▶ **EXERCISE**: Substitute "topFace" for "Q0" in the data from its first line through the line that has "var sketch = newSketch(context, id", changing nothing else, and return only those lines.

▶ **DATA LINES**:

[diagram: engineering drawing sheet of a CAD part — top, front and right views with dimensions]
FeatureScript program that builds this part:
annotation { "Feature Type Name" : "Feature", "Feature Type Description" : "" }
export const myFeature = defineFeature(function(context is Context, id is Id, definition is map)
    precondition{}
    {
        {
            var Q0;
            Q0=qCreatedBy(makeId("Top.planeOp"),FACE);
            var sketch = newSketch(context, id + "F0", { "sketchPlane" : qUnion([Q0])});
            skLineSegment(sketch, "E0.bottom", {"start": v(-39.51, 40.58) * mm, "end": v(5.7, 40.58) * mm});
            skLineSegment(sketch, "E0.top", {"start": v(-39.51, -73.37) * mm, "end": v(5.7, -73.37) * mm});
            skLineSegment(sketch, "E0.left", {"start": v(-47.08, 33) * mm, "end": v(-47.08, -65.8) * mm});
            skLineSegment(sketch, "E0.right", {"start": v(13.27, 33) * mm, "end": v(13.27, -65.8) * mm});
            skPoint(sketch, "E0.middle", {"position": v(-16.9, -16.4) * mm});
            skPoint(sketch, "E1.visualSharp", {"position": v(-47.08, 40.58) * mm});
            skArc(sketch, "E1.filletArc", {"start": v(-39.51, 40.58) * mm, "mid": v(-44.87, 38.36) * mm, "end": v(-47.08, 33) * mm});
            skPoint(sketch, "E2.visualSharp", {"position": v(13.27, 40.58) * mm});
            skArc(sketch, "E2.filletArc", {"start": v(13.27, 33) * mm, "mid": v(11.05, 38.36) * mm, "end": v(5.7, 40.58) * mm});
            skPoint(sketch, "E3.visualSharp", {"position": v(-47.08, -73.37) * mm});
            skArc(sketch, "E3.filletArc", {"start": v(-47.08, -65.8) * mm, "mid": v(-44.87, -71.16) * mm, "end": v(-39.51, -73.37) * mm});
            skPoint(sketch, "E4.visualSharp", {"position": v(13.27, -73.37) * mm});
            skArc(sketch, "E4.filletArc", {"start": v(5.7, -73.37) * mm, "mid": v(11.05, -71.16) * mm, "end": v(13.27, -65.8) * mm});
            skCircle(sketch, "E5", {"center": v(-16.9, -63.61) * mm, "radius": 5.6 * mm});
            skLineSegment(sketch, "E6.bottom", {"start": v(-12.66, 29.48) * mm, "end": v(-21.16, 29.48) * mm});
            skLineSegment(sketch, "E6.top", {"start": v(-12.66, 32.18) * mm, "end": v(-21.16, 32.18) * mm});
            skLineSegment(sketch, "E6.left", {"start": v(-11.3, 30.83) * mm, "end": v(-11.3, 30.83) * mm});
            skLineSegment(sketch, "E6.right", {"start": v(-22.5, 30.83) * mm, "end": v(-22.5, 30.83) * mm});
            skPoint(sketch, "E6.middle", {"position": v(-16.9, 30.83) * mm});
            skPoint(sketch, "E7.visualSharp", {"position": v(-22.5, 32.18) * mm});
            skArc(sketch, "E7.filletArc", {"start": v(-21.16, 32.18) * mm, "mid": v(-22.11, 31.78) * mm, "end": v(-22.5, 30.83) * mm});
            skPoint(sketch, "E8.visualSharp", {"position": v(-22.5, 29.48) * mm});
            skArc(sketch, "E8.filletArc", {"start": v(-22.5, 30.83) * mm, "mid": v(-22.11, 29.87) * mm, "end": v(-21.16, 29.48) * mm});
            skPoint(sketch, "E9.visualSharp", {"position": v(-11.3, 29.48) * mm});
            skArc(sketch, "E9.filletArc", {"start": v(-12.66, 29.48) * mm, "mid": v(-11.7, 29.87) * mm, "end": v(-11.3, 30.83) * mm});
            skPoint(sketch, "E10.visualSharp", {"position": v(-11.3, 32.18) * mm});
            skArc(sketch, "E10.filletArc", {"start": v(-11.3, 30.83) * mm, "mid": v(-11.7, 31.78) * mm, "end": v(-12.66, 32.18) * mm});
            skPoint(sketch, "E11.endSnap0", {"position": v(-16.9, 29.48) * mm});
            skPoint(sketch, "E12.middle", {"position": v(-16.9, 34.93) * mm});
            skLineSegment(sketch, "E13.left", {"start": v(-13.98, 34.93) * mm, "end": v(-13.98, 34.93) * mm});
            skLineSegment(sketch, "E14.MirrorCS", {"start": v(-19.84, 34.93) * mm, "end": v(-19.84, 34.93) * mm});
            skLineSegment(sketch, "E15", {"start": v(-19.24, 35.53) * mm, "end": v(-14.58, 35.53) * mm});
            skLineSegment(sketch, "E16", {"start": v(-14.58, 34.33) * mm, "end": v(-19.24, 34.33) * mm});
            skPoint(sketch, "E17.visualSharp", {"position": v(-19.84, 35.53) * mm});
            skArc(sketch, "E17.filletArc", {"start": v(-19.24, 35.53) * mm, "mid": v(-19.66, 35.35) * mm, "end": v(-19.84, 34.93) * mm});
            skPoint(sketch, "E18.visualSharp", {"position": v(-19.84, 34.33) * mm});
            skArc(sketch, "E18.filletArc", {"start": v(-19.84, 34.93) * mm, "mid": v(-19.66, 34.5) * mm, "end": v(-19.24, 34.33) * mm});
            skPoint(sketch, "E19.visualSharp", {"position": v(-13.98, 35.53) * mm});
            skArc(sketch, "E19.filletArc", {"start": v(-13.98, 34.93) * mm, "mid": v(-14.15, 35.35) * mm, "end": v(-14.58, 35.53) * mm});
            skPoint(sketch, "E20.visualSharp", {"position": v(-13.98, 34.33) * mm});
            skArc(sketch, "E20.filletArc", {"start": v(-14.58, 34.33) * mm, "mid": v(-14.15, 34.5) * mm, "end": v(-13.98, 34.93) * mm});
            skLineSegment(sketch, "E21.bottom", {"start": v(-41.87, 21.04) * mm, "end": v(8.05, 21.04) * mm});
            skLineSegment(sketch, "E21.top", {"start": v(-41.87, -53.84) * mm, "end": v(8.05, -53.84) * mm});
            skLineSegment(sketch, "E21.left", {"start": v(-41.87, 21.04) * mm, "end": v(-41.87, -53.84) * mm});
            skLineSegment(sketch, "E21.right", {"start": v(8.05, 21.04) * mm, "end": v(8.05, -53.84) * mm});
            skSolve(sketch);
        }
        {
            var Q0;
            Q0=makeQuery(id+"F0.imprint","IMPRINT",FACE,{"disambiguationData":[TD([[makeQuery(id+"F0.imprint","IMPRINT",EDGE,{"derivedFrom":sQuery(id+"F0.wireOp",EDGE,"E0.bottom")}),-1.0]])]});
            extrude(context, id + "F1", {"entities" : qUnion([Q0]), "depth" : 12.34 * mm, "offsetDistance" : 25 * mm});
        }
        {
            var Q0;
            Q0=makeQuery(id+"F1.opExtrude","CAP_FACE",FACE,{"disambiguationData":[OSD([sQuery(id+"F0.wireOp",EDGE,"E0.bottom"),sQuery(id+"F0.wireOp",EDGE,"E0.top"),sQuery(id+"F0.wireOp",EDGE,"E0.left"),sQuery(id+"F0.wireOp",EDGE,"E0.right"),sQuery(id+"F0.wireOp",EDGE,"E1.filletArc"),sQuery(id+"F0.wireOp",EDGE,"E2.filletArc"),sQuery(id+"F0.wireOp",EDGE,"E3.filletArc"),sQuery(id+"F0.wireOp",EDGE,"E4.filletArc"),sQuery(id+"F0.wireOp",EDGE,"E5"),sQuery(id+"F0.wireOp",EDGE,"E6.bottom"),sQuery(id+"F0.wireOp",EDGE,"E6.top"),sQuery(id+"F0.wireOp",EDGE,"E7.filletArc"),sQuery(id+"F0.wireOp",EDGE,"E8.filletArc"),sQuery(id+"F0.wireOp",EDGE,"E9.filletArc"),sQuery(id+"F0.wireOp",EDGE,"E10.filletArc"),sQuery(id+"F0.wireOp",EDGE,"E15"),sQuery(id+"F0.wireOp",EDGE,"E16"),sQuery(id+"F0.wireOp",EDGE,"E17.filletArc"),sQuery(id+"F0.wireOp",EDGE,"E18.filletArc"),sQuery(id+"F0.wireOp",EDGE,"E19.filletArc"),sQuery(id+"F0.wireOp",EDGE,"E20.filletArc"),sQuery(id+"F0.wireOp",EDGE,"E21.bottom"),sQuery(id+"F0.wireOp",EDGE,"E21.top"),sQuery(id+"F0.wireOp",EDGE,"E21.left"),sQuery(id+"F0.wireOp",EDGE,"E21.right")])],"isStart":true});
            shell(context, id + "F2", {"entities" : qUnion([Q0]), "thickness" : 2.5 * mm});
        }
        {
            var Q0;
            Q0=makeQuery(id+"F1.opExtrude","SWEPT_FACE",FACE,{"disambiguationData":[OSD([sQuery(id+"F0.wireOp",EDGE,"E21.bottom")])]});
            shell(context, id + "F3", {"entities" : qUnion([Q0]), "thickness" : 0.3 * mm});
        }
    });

▶ **OUTPUT FOR THIS EXERCISE**:
[diagram: engineering drawing sheet of a CAD part — top, front and right views with dimensions]
FeatureScript program that builds this part:
annotation { "Feature Type Name" : "Feature", "Feature Type Description" : "" }
export const myFeature = defineFeature(function(context is Context, id is Id, definition is map)
    precondition{}
    {
        {
            var topFace;
            topFace=qCreatedBy(makeId("Top.planeOp"),FACE);
            var sketch = newSketch(context, id + "F0", { "sketchPlane" : qUnion([topFace])});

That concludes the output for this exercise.